LE GENRE ARGUMENTATIF (Littérature d’idées)
Tout texte littéraire peut permettre à un auteur d'exposer ses opinions et de les défendre. Ainsi tous les genres littéraires sont susceptibles de contenir une part
argumentative. Par exemple, le roman L'étranger de Camus (XXe) critique le système judiciaire et dénonce la peine de mort ; la pièce de théâtre L'île des esclaves de Marivaux
(XVIIIe) interroge les inégalités sociales de son époque et le poème Liberté de Paul Eluard (XXe) est un poème engagé qui invite à la résistance pendant l'occupation allemande
de la seconde guerre mondiale. Pour autant, le roman, le théâtre et la poésie ne sont pas considérées comme de purs « genres argumentatifs » car l'argumentation n'est
pas leur objectif principal ; celle-ci passe en second plan derrière la narration, l'aspect comique, l'aspect esthétique, etc. En revanche, il existe des genres littéraires
dont la qualité première est l’argumentation. Ces genres sont appelés « genres argumentatifs ». Ils correspondent à des textes destinés à véhiculer des idées.
Vous devrez garder cela à l’esprit lors du baccalauréat, afin de ne pas passer à côté de la dimension argumentative d’un poème, d’un récit, ou d’une pièce de théâtre,
ce que l’expression « littérature », au sens large vous invite à vous rappeler, cf le parcours « Imagination et pensée ».
Comment reconnaître un texte de genre argumentatif ?
o Les genres argumentatifs peuvent prendre des formes variées: article philosophique, fable, discours, conte, essai, portrait satirique, maxime, oraison funèbre...
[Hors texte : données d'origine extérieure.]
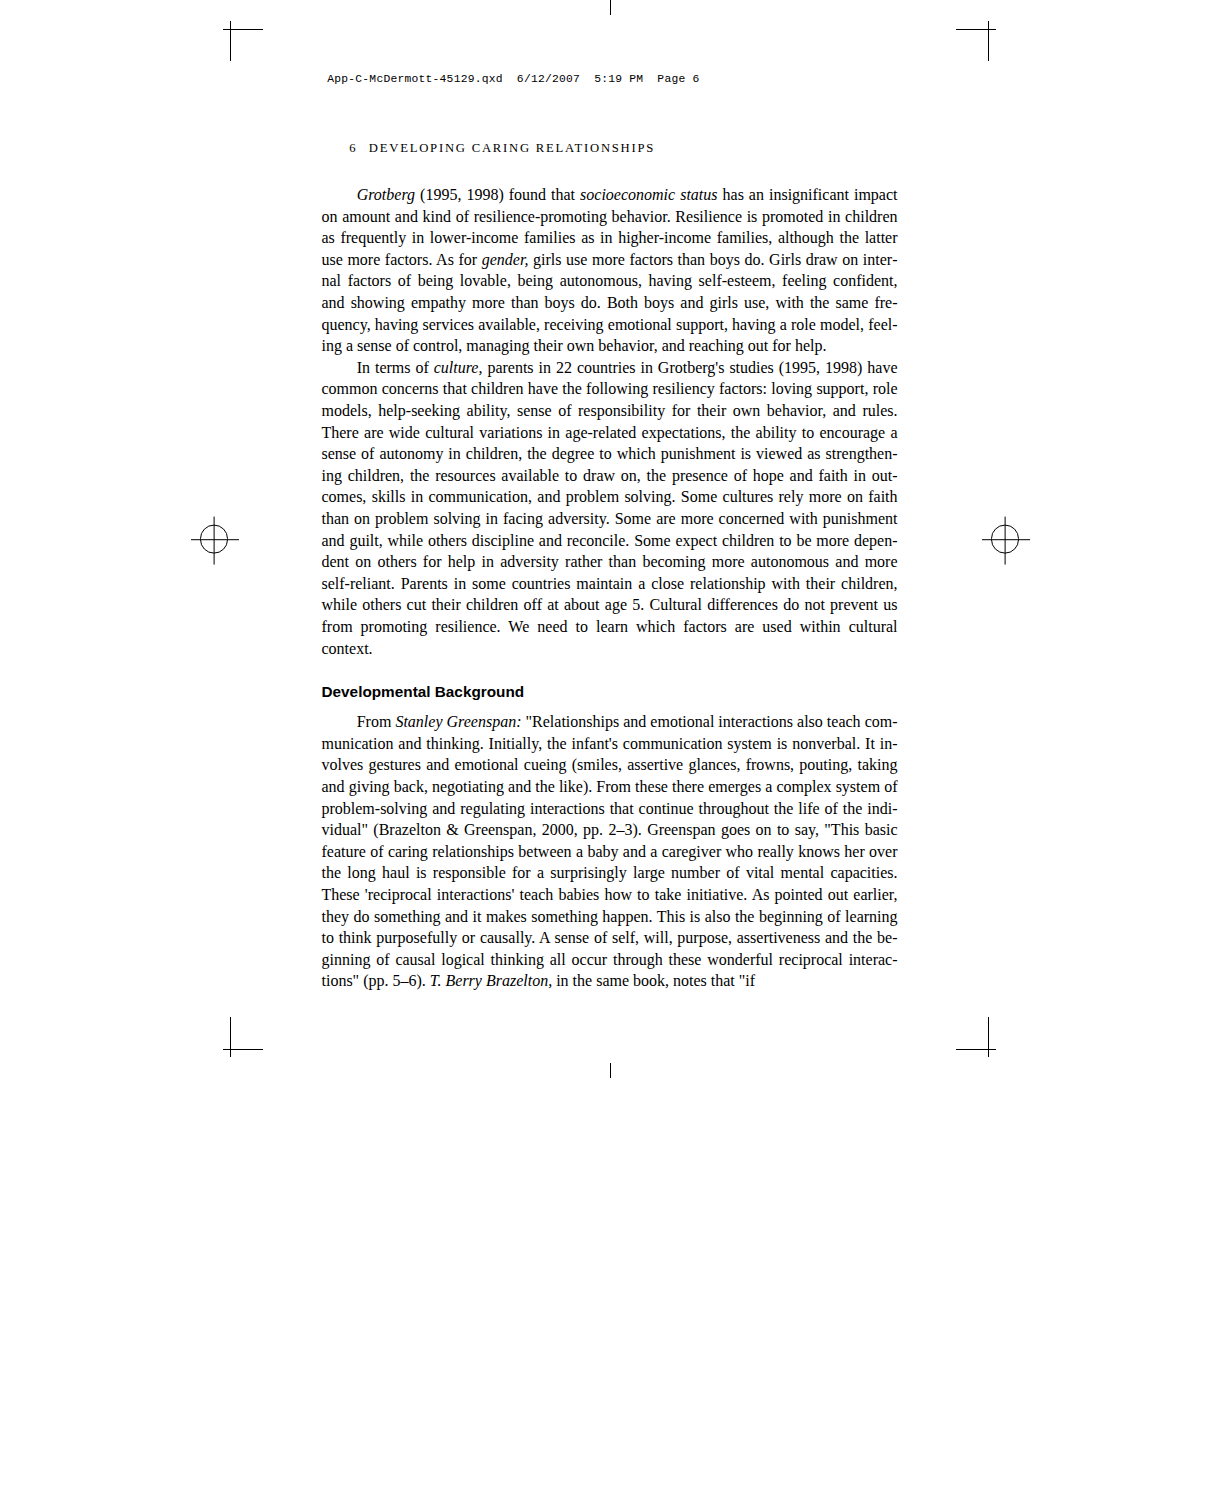App-C-McDermott-45129.qxd 6/12/2007 5:19 PM Page 6
6 DEVELOPING CARING RELATIONSHIPS
Grotberg (1995, 1998) found that socioeconomic status has an insignificant impact on amount and kind of resilience-promoting behavior. Resilience is promoted in children as frequently in lower-income families as in higher-income families, although the latter use more factors. As for gender, girls use more factors than boys do. Girls draw on internal factors of being lovable, being autonomous, having self-esteem, feeling confident, and showing empathy more than boys do. Both boys and girls use, with the same frequency, having services available, receiving emotional support, having a role model, feeling a sense of control, managing their own behavior, and reaching out for help.
In terms of culture, parents in 22 countries in Grotberg's studies (1995, 1998) have common concerns that children have the following resiliency factors: loving support, role models, help-seeking ability, sense of responsibility for their own behavior, and rules. There are wide cultural variations in age-related expectations, the ability to encourage a sense of autonomy in children, the degree to which punishment is viewed as strengthening children, the resources available to draw on, the presence of hope and faith in outcomes, skills in communication, and problem solving. Some cultures rely more on faith than on problem solving in facing adversity. Some are more concerned with punishment and guilt, while others discipline and reconcile. Some expect children to be more dependent on others for help in adversity rather than becoming more autonomous and more self-reliant. Parents in some countries maintain a close relationship with their children, while others cut their children off at about age 5. Cultural differences do not prevent us from promoting resilience. We need to learn which factors are used within cultural context.
Developmental Background
From Stanley Greenspan: "Relationships and emotional interactions also teach communication and thinking. Initially, the infant's communication system is nonverbal. It involves gestures and emotional cueing (smiles, assertive glances, frowns, pouting, taking and giving back, negotiating and the like). From these there emerges a complex system of problem-solving and regulating interactions that continue throughout the life of the individual" (Brazelton & Greenspan, 2000, pp. 2–3). Greenspan goes on to say, "This basic feature of caring relationships between a baby and a caregiver who really knows her over the long haul is responsible for a surprisingly large number of vital mental capacities. These 'reciprocal interactions' teach babies how to take initiative. As pointed out earlier, they do something and it makes something happen. This is also the beginning of learning to think purposefully or causally. A sense of self, will, purpose, assertiveness and the beginning of causal logical thinking all occur through these wonderful reciprocal interactions" (pp. 5–6). T. Berry Brazelton, in the same book, notes that "if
o Toute argumentation développe une thèse, qui s’appuie sur des arguments eux-mêmes étayés d’exemples.
o Tout auteur argumentatif développe une stratégie argumentative
o Une argumentation peut-être délibérative.
o Un texte argumentatif relève alors de l'argumentation directe (essais, discours -l’art de la rhétorique, héritée de l’Antiquité) repose sur l’ «inventio», la «dispositio»
(exorde, narration, confirmation, péroraison), l’ «elocutio», l’«actio», et la «memoria»), ou de l'argumentation indirecte (apologue -identifiable aux procédés
comiques, au registre satirique: ironie, hyperboles & tous les procédés narratifs pour dynamiser le propos, créer un effet de surprise et de chute, etc.-).
o Les auteurs de textes argumentatifs cherchent à convaincre et/ou persuader leur destinataire.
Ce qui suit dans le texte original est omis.